Because of this separation, the values taught in school are often not the values of the student's community. Negro demands for teaching more Negro history--and in some cases their demands that their children be called by their black muslim names--reveal the seriousness of the rift in today's ghettoes.
Isolating education from the community is also inefficient. Vocational schools can never replace their machinery as fast as it becomes outdated, but local trades can offer the most advanced machinery for student training. All that is needed is co-operation between community business and local education.
Reformers believe that decentralization, by including communities in policy-making, can force a new bond between the communities and schools. But in their efforts to restructure school systems, they are grappling with all the problems of the postwar ghettoes, and they are fast finding that there are no simple answers.
The major difficulty is how to turn community participation into good education. One proposal advocates electing local school boards and then giving them wide powers over policy-making and personnel hiring in their districts. Another proposal would allow a community committee to select each school principal, while extending his authority. A third would elect district superintendents.
The success of all three schemes hinges on the ghetto dweller's constructive use of his educational franchise. But among all urban groups, the ghetto-dweller is least prepared to contribute responsibly and thoughtfully to the education of his children. Absence of local leadership, many fear, will give the initiative to organized extremist groups. Community participation will be unrepresentative and irresponsible, with elections offering boundless opportunities for corruption. Some reformers have concluded that school restructuring will be meaningless unless accompanied by extensive urban renewal and adult education--in other words, a broad assault on all the problems of the ghetto.
There are other difficulties. Some decentralization plans give extensive powers to school officials who have have very little before; and there is no insurance that they will be able to handle the new responsibilities. According to one estimate, twelve per cent of New York City's principals are former physical education instructors. Sizer maintains that giving the principal's office new authority will attract better men to the job. But this remains to be seen.

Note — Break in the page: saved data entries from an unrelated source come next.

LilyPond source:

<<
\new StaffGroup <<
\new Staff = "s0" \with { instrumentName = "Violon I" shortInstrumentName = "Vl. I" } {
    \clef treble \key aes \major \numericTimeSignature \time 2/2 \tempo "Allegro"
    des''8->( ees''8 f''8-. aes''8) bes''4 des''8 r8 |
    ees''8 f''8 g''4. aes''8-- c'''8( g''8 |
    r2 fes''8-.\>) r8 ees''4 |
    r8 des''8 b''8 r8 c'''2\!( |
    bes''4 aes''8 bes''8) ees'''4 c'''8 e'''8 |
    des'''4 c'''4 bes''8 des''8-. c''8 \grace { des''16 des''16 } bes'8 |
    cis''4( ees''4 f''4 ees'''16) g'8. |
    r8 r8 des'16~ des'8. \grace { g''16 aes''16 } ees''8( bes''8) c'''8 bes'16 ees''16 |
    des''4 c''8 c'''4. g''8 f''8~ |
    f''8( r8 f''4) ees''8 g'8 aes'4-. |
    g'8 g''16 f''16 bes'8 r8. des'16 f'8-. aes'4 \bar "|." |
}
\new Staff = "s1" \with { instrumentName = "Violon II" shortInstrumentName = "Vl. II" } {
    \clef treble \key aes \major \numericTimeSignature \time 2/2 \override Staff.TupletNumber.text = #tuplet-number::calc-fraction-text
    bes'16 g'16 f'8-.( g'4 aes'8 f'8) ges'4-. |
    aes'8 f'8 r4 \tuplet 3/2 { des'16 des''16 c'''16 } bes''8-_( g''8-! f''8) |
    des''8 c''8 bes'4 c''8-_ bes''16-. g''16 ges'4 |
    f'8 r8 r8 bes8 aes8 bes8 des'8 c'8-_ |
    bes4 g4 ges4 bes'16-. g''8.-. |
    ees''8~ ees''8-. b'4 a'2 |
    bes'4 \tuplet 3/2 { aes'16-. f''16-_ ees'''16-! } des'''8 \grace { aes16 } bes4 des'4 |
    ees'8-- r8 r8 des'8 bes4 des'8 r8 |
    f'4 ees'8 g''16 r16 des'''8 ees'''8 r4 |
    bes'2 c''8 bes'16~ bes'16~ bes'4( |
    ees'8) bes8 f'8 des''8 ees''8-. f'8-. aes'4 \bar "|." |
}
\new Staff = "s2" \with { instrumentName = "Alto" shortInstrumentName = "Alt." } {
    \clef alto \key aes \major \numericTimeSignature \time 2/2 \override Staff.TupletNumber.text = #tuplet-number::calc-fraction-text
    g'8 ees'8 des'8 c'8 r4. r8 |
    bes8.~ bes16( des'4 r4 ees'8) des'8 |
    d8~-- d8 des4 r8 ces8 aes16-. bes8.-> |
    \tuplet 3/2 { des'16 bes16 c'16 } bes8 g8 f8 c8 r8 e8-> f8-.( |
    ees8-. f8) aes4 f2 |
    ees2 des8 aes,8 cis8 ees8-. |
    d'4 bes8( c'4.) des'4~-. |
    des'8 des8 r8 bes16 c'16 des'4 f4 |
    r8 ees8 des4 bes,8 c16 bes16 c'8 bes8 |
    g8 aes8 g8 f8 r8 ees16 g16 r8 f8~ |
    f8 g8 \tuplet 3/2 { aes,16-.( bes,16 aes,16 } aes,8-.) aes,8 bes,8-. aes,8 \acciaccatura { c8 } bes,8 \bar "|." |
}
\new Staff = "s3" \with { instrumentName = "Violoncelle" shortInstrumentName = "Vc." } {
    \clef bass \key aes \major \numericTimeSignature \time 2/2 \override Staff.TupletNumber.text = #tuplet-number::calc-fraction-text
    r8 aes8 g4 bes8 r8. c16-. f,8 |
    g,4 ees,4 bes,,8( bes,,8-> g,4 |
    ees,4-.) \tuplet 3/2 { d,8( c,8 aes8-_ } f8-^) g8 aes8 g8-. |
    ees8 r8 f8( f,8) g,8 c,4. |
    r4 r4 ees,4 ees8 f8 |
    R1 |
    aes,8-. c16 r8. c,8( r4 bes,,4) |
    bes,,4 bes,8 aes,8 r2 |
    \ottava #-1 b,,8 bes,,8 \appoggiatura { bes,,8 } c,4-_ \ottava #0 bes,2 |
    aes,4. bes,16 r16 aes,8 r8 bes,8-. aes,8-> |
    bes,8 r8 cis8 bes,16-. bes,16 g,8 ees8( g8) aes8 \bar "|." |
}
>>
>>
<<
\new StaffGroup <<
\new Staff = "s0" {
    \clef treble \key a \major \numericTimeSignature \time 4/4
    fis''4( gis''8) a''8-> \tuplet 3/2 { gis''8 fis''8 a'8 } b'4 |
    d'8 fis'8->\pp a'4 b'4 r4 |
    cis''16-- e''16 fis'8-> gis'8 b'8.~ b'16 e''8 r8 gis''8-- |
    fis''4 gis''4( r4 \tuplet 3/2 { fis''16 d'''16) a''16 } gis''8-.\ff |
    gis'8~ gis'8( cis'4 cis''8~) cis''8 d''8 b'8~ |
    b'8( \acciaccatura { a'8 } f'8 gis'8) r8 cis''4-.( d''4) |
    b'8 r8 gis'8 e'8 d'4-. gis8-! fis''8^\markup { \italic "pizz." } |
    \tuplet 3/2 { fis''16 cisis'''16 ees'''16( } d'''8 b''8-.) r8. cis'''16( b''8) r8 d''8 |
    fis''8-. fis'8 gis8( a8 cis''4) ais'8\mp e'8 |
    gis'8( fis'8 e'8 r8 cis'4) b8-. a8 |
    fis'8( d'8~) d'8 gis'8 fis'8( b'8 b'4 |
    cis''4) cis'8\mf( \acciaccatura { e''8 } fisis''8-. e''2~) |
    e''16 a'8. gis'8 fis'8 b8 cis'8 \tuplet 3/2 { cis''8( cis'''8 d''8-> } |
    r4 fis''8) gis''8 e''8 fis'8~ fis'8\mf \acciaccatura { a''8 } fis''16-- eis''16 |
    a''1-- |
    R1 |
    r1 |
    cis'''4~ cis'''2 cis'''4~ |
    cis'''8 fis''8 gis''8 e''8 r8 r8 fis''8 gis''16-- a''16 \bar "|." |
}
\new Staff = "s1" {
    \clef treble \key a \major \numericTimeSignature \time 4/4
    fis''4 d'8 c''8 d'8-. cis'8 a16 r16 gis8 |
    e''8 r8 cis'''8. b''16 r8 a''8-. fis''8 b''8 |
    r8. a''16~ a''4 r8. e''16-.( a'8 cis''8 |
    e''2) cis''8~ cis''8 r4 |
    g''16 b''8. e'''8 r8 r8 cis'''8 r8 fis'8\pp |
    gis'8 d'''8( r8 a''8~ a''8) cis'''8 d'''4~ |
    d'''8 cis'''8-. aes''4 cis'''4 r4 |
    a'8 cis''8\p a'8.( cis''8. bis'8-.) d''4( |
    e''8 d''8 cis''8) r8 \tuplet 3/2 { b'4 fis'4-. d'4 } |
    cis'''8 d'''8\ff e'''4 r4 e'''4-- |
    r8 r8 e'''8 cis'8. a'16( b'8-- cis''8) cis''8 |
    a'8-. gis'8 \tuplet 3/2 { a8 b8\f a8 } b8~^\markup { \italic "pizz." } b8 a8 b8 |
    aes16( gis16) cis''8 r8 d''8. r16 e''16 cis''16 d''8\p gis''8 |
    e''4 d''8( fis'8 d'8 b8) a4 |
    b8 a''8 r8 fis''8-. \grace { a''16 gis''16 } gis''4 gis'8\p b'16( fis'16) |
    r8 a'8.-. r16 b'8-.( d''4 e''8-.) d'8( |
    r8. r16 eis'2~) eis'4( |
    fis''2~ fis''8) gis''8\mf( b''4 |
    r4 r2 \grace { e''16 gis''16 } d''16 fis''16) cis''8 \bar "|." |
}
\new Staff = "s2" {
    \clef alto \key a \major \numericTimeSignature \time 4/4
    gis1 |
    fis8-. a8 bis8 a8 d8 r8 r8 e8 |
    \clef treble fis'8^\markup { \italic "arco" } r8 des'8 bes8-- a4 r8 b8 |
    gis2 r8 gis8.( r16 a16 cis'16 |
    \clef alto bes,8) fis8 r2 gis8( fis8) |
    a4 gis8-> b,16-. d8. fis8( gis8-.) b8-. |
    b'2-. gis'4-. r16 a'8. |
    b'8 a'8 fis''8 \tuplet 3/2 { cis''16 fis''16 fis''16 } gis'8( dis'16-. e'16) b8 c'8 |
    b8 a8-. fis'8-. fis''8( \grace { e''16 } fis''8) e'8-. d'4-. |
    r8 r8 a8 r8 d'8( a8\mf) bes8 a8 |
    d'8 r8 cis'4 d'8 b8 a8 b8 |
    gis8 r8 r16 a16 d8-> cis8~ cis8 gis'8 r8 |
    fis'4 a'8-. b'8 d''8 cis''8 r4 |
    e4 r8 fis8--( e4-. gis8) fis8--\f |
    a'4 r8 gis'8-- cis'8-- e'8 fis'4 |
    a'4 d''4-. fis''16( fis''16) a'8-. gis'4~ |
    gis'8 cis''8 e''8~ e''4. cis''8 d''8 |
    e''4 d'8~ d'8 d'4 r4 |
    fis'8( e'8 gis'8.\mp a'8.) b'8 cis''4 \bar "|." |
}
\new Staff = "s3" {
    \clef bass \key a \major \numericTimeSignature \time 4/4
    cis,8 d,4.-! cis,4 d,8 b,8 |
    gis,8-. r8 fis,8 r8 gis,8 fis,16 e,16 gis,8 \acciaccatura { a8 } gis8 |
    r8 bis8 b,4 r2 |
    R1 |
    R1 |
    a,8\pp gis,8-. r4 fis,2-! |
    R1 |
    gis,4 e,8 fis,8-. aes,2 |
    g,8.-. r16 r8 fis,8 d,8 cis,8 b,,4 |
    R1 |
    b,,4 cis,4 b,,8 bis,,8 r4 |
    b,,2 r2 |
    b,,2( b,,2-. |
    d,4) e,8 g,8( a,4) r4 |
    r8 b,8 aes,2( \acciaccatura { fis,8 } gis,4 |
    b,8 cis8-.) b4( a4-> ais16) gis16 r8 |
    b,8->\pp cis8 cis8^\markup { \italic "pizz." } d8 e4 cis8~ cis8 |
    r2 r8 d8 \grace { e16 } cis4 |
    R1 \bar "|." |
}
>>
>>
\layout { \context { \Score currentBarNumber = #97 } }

In any case, one points is certain: no one will know which ideas work until they have been tried. Urban schools must start experimenting. But even here there are snags. Education is one of the most touchy subjects in American politics and few city officials are willing to risk failure. "When you do research with children," shudders one school official, "all hell breaks loose."
Though aware of these difficulties, most reformers, especially on the campuses, are showing new enthusiasm and new optimism. They feel that ghetto activism and public awareness have at least opened the ears of bureaucrats to new ideas. The atmosphere, they are convinced, is finally ripe for revolution. As for the problems--"If I had all the answers," says Hill, looking up from a map of school districting in St. Paul, Minn., "I'd be bored.